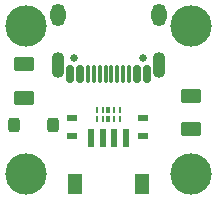
<source format=gts>
G04 #@! TF.GenerationSoftware,KiCad,Pcbnew,(5.99.0-10960-g5f1e9bc8a7)*
G04 #@! TF.CreationDate,2021-09-24T19:17:02+02:00*
G04 #@! TF.ProjectId,Unified-Daughterboard,556e6966-6965-4642-9d44-617567687465,C3*
G04 #@! TF.SameCoordinates,Original*
G04 #@! TF.FileFunction,Soldermask,Top*
G04 #@! TF.FilePolarity,Negative*
%FSLAX46Y46*%
G04 Gerber Fmt 4.6, Leading zero omitted, Abs format (unit mm)*
G04 Created by KiCad (PCBNEW (5.99.0-10960-g5f1e9bc8a7)) date 2021-09-24 19:17:02*
%MOMM*%
%LPD*%
G01*
G04 APERTURE LIST*
G04 Aperture macros list*
%AMRoundRect*
0 Rectangle with rounded corners*
0 $1 Rounding radius*
0 $2 $3 $4 $5 $6 $7 $8 $9 X,Y pos of 4 corners*
0 Add a 4 corners polygon primitive as box body*
4,1,4,$2,$3,$4,$5,$6,$7,$8,$9,$2,$3,0*
0 Add four circle primitives for the rounded corners*
1,1,$1+$1,$2,$3*
1,1,$1+$1,$4,$5*
1,1,$1+$1,$6,$7*
1,1,$1+$1,$8,$9*
0 Add four rect primitives between the rounded corners*
20,1,$1+$1,$2,$3,$4,$5,0*
20,1,$1+$1,$4,$5,$6,$7,0*
20,1,$1+$1,$6,$7,$8,$9,0*
20,1,$1+$1,$8,$9,$2,$3,0*%
G04 Aperture macros list end*
%ADD10C,3.500001*%
%ADD11C,0.650000*%
%ADD12RoundRect,0.150000X0.150000X0.575000X-0.150000X0.575000X-0.150000X-0.575000X0.150000X-0.575000X0*%
%ADD13RoundRect,0.075000X0.075000X0.650000X-0.075000X0.650000X-0.075000X-0.650000X0.075000X-0.650000X0*%
%ADD14O,1.100000X2.200000*%
%ADD15O,1.300000X1.900000*%
%ADD16R,1.200000X1.800000*%
%ADD17R,0.600000X1.550000*%
%ADD18RoundRect,0.250000X0.250000X0.350000X-0.250000X0.350000X-0.250000X-0.350000X0.250000X-0.350000X0*%
%ADD19RoundRect,0.250000X-0.625000X0.375000X-0.625000X-0.375000X0.625000X-0.375000X0.625000X0.375000X0*%
%ADD20RoundRect,0.125000X0.000000X-0.150000X0.000000X-0.150000X0.000000X0.150000X0.000000X0.150000X0*%
%ADD21R,0.250000X0.550000*%
%ADD22R,0.300000X0.550000*%
%ADD23R,0.900000X0.500000*%
%ADD24RoundRect,0.250000X0.625000X-0.375000X0.625000X0.375000X-0.625000X0.375000X-0.625000X-0.375000X0*%
G04 APERTURE END LIST*
D10*
X82004500Y-58543000D03*
X68004500Y-58543000D03*
D11*
X77892500Y-61292000D03*
X72112500Y-61292000D03*
D12*
X78252500Y-62618000D03*
X77452500Y-62618000D03*
D13*
X76252500Y-62618000D03*
X75256500Y-62618000D03*
X74752500Y-62618000D03*
X73752500Y-62618000D03*
D12*
X71752500Y-62618000D03*
X72552500Y-62618000D03*
D13*
X73252500Y-62618000D03*
X74252500Y-62618000D03*
X75752500Y-62618000D03*
X76752500Y-62618000D03*
D14*
X79302500Y-61843000D03*
D15*
X70702500Y-57643000D03*
X79302500Y-57643000D03*
D14*
X70702500Y-61843000D03*
D16*
X77804500Y-71893000D03*
X72204500Y-71893000D03*
D17*
X73504500Y-68018000D03*
X74504500Y-68018000D03*
X75504500Y-68018000D03*
X76504500Y-68018000D03*
D18*
X70302500Y-66890000D03*
X67002500Y-66890000D03*
D10*
X82004500Y-71043000D03*
X68004500Y-71043000D03*
D19*
X67890500Y-61807000D03*
X67890500Y-64607000D03*
D20*
X74002500Y-66411400D03*
D21*
X74502500Y-66411400D03*
D22*
X75002500Y-66411400D03*
D21*
X75502500Y-66411400D03*
X76002500Y-66411400D03*
X76002500Y-65641400D03*
X75502500Y-65641400D03*
D22*
X75002500Y-65641400D03*
D21*
X74502500Y-65641400D03*
X74002500Y-65641400D03*
D23*
X71954500Y-66379000D03*
X71954500Y-67879000D03*
X77923500Y-66379000D03*
X77923500Y-67879000D03*
D24*
X81987500Y-67274000D03*
X81987500Y-64474000D03*
M02*

</source>
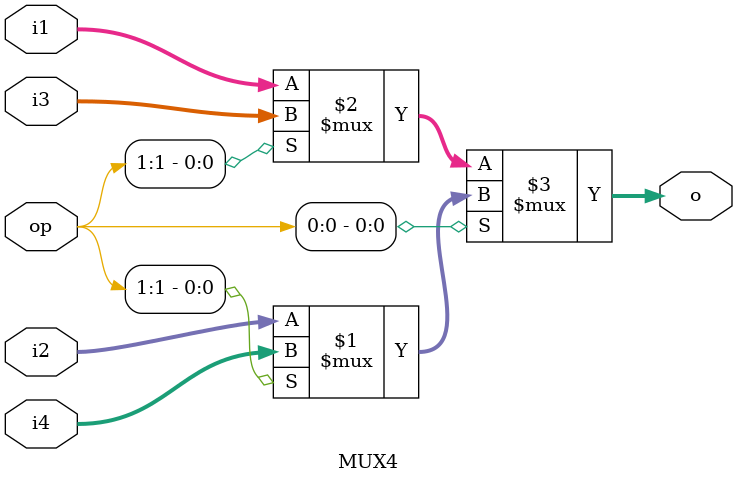
<source format=v>
`timescale 1ns / 1ps


module MUX4(
input [31:0]i1,
input [31:0]i2,
input [31:0]i3,
input [31:0]i4,
input [1:0]op,
output [31:0]o
    );
assign o=op[0]?(op[1]?i4:i2):(op[1]?i3:i1);
endmodule

</source>
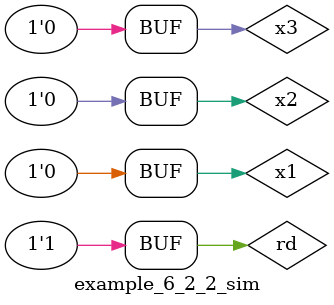
<source format=v>

`timescale 1ns / 1ps	

module example_6_2_2_sim();

    reg x1, x2, x3;
    reg y2, y1;
    wire z;
    reg rd;
    wire ny2, ny1;
    reg y2n, y1n;
                 
    example_6_2_2 U(.x1(x1), .x2(x2), .x3(x3), .y2(y2), .y2n(y2n), .y1(y1), .y1n(y1n), .rd(rd), .ny2(ny2), .ny1(ny1), .z(z));

    initial begin
         #0
         y2=0;
         y2n=1;
         y1=0;
         y1n=1;
         x1=0;
         x2=0;
         x3=0;
         rd=0;

         #5000
         rd=1;

         #15000
         x1=1;

         #10000
         x1=0;

         #20000 
         x2=1;

         #10000 
         x2=0;

         #20000 
         x1=1;

         #10000 
         x1=0;

         #20000 
         x3=1;

         #10000 
         x3=0;

         #20000 
         x1=1;

         #10000 
         x1=0;

         #20000 
         x2=1;

         #10000 
         x2=0;

         #20000 
         x3=1;

         #10000 
         x3=0;

         #20000 
         x1=1;

         #10000 
         x1=0;

         #20000 
         x3=1;

         #10000 
         x3=0;

         #20000 
         x2=1;

         #10000 
         x2=0;
    end

    always #1 begin y2 <= ny2; y2n <= ~ny2; y1 <= ny1; y1n <= ~ny1; end
    
endmodule
</source>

WHAT TO PRODUCE »
Within the listing, count the lines that contain the word "rounded", and give the count by itself.

EXERCISE SOLUTION »
3